### Textauszug
=-=-=

Schriftsteller-Chronist seiner Gemeinschaft

Der Autor Johann Lippet wurde 70 Jahre alt

Johann Lippet im Jahr 2011 in Sindelfingen. Foto: der Autor

Ende des Jahres 2019 erschien ein Band mit Autorenportraits, Essays und Rezensionen unter dem Titel „Über deutsche Dichter, Schriftsteller und Intellektuelle aus Rumänien“ von Anton Sterbling, der auch in Rumänien über den Schiller-Verlag vertrieben wird (ISBN 978-3-86356-251-9, 216 Seiten, 78 Lei). Prof. Dr. Sterbling ist einer der besten, intimen Kenner von Leben und Werk Lippets. Daher sei diesem Beitrag ein Kernzitat aus dem Buch vorangestellt: „Johann Lippet ging immer seinen Weg, seinen eigenen Weg, und er ging diesen nicht immer einfachen Weg mitunter sehr eigenwillig, aber stets konsequent, intellektuell redlich und sehr offen…“ Es ist eine wichtige Einschätzung zu Werk und Person des Schriftstellers Lippet und stammt von einem Insider, dem Mitbegründer der bekannten damaligen Aktionsgruppe Banat.

=-=-=

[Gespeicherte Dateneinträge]
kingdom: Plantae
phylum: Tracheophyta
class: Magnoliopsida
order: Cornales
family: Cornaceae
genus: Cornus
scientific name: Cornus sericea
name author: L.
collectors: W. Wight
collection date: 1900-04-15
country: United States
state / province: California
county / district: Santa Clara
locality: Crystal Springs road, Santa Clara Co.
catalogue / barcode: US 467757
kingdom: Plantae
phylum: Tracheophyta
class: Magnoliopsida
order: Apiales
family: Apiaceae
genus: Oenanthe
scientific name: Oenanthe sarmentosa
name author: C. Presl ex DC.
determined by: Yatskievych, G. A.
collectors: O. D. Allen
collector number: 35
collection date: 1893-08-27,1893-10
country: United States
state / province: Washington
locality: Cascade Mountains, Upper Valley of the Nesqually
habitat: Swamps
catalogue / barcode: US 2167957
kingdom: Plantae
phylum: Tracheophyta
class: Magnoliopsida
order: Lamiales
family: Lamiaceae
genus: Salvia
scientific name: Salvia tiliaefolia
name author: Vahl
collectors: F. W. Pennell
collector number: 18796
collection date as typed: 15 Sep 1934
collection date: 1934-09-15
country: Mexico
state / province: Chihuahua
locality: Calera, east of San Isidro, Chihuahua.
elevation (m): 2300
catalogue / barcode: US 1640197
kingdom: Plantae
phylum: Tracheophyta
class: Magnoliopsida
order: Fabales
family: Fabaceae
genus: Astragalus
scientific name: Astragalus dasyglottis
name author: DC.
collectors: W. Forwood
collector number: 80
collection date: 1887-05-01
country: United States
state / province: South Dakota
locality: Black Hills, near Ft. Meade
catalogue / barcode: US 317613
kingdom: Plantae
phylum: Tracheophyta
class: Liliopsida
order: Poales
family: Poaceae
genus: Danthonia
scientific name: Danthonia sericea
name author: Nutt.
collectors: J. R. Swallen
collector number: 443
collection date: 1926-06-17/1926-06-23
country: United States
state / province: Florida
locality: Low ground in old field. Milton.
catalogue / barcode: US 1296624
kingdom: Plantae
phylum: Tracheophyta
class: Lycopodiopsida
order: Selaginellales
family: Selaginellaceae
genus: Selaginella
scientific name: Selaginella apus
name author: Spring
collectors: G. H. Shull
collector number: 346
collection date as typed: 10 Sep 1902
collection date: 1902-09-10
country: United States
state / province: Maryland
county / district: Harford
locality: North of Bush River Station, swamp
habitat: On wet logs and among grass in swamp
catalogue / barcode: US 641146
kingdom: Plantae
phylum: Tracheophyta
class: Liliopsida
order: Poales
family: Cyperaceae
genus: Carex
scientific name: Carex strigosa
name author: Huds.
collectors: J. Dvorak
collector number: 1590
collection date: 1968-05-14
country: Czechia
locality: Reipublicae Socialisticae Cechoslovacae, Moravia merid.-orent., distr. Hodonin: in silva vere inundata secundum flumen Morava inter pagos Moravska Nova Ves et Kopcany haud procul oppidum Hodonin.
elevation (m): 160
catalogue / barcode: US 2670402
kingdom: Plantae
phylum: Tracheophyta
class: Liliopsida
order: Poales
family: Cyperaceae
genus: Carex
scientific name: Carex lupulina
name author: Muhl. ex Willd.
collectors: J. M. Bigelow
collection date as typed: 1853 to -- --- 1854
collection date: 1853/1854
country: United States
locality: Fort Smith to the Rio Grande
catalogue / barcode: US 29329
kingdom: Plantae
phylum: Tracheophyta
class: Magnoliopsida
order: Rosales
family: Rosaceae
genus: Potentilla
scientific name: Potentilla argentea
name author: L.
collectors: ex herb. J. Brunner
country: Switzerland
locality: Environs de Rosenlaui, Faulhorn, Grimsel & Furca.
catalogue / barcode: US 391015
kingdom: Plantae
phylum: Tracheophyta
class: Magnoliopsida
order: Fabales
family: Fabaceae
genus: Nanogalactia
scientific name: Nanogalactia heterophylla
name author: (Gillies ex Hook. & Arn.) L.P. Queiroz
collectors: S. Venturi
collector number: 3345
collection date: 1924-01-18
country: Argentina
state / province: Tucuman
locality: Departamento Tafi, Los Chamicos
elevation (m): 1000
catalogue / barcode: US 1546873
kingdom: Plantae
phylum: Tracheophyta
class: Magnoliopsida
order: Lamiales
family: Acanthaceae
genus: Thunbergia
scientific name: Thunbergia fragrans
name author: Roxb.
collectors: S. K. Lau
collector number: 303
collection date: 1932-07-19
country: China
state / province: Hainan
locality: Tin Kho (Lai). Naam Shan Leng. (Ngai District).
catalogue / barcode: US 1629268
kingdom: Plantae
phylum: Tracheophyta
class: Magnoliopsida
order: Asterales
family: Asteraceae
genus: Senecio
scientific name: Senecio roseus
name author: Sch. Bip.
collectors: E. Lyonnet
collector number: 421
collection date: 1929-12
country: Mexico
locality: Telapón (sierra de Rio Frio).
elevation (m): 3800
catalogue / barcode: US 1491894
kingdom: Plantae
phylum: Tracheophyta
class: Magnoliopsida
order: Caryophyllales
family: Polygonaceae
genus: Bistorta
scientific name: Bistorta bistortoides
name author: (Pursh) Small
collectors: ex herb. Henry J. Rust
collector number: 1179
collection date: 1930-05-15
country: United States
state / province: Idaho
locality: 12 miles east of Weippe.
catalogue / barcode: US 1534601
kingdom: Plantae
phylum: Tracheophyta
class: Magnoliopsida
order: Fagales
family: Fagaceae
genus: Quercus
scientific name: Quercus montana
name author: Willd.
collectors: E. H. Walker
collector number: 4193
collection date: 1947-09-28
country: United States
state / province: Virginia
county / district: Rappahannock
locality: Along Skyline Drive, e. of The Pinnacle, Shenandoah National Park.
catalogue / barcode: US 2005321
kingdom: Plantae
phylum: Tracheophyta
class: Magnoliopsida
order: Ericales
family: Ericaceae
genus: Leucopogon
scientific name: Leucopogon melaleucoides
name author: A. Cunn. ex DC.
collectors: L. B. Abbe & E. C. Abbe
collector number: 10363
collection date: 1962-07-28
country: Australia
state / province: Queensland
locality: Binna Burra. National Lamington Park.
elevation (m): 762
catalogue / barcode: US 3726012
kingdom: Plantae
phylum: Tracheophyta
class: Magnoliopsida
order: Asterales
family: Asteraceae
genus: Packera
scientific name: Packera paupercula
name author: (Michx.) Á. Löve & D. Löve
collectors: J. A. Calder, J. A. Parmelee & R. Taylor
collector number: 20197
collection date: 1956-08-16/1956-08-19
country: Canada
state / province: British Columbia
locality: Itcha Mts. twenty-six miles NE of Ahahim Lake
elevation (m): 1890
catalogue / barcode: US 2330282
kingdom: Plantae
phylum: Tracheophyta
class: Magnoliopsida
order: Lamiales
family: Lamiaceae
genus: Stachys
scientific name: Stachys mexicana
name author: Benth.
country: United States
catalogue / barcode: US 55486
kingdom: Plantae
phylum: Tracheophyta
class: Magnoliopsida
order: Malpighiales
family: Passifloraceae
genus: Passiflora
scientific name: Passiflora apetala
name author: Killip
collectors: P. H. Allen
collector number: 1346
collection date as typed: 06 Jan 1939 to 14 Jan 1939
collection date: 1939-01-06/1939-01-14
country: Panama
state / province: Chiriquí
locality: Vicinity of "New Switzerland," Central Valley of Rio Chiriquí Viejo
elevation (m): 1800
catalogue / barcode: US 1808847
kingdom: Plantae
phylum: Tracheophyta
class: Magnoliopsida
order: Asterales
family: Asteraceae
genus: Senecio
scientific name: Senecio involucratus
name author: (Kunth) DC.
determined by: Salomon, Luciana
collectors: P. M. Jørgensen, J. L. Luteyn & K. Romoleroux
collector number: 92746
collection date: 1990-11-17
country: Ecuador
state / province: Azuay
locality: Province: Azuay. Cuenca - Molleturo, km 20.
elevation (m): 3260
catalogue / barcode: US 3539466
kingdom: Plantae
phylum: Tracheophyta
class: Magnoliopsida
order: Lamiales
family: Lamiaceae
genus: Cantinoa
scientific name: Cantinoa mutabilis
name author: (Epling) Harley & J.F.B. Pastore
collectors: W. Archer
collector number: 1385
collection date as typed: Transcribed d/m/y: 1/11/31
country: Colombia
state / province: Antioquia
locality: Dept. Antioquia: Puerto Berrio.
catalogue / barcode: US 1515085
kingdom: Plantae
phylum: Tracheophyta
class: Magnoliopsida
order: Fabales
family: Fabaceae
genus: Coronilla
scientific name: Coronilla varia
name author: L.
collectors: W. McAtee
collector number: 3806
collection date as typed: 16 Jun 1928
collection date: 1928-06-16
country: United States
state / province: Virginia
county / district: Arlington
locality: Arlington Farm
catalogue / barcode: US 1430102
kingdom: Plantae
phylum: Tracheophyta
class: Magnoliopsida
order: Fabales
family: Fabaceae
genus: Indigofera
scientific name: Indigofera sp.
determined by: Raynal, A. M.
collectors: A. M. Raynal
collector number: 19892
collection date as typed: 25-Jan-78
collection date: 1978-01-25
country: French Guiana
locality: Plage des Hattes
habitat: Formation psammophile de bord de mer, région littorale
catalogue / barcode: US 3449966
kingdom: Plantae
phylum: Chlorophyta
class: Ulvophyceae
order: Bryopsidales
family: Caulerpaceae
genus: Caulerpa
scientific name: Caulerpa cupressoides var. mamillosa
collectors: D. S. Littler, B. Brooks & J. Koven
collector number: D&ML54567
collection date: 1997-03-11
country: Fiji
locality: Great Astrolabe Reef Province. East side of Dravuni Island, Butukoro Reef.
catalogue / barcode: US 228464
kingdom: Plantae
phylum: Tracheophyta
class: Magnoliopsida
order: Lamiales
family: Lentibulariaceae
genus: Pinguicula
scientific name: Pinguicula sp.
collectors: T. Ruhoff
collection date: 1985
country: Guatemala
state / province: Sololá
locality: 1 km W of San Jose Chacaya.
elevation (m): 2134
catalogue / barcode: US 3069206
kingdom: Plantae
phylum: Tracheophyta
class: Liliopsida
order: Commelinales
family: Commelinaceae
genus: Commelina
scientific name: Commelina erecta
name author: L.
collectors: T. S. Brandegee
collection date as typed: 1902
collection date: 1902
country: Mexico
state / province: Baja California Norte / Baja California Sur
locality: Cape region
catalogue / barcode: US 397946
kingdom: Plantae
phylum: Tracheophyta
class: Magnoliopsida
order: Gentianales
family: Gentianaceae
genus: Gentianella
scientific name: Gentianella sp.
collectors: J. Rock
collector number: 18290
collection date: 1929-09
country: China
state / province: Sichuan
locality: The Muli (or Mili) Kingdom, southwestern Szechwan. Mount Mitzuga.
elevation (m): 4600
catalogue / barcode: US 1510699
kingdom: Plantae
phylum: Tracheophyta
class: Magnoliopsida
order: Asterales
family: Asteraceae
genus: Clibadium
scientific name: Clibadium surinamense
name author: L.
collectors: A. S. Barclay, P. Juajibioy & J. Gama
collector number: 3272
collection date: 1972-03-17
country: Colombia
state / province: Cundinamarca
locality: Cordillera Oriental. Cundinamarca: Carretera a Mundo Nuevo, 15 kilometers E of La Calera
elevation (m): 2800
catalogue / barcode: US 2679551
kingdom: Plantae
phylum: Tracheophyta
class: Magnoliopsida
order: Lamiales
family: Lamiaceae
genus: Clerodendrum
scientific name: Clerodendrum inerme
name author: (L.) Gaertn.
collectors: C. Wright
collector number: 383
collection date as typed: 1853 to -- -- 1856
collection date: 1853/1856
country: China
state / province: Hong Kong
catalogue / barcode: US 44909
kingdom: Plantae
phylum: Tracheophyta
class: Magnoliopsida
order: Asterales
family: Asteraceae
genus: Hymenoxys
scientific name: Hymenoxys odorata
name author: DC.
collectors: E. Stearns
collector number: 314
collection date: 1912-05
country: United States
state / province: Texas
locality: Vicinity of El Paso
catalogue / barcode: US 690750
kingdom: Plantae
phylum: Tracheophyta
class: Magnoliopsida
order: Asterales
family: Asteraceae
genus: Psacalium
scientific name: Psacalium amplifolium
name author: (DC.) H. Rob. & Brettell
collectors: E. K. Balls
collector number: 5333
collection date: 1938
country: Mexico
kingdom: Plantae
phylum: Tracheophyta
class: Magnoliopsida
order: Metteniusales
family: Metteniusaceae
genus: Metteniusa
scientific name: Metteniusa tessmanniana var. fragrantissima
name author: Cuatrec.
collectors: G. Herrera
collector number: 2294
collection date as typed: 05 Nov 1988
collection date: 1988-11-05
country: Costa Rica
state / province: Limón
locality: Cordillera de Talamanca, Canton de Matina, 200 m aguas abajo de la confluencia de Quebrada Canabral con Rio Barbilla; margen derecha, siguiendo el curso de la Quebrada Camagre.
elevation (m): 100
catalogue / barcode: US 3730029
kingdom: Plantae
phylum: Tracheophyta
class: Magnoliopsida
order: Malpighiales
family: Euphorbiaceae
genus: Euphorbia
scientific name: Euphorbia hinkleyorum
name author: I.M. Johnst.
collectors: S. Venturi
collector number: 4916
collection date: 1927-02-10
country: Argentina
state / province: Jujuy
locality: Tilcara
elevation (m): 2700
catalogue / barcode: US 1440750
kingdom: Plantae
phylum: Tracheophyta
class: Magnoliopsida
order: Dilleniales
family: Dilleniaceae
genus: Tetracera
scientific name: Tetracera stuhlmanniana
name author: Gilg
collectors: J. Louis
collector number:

=-=-=

### Aufgaben
a - Fasse den Textauszug über Johann Lippet in zwei Sätzen zusammen.
b - Führe den Textauszug über den Schriftsteller Johann Lippet weiter, beginnend nach seinem letzten Satz.
Die Einträge sind eigenständiges Material.

### Lösungen
a - Ende 2019 erschien von Anton Sterbling ein Band mit Autorenporträts, Essays und Rezensionen über deutsche Dichter, Schriftsteller und Intellektuelle aus Rumänien, der auch in Rumänien über den Schiller-Verlag vertrieben wird. Sterbling, Mitbegründer der Aktionsgruppe Banat und ein intimer Kenner von Lippets Leben und Werk, schreibt darin, Lippet sei stets seinen eigenen Weg gegangen, mitunter eigenwillig, aber konsequent, intellektuell redlich und sehr offen.

b -
Johann Lippet ist in der Gemeinde Wiseschdia, rumänisch Vizejdia, zu verorten, einem kleinen und vom Hauptverkehr bis heute abgelegenen Dorf in der Banater Heide. Solche Gegebenheiten prägen die Menschen der Gemeinschaft. Aus diesem Ort mit knapp 700 Einwohnern im Jahr 1940, alle-samt Deutsche bis auf vier Rumänen, stammte die Familie Lippet, der in der Fremde (Wels, Österreich) am 12. Januar 1951 das erste Kind, der Sohn Johann, geboren wurde. Fünf Jahre später kehrte die Familie ins Dorf der Vorfahren zurück, ein Ereignis, das für viel literarischen Stoff sorgte.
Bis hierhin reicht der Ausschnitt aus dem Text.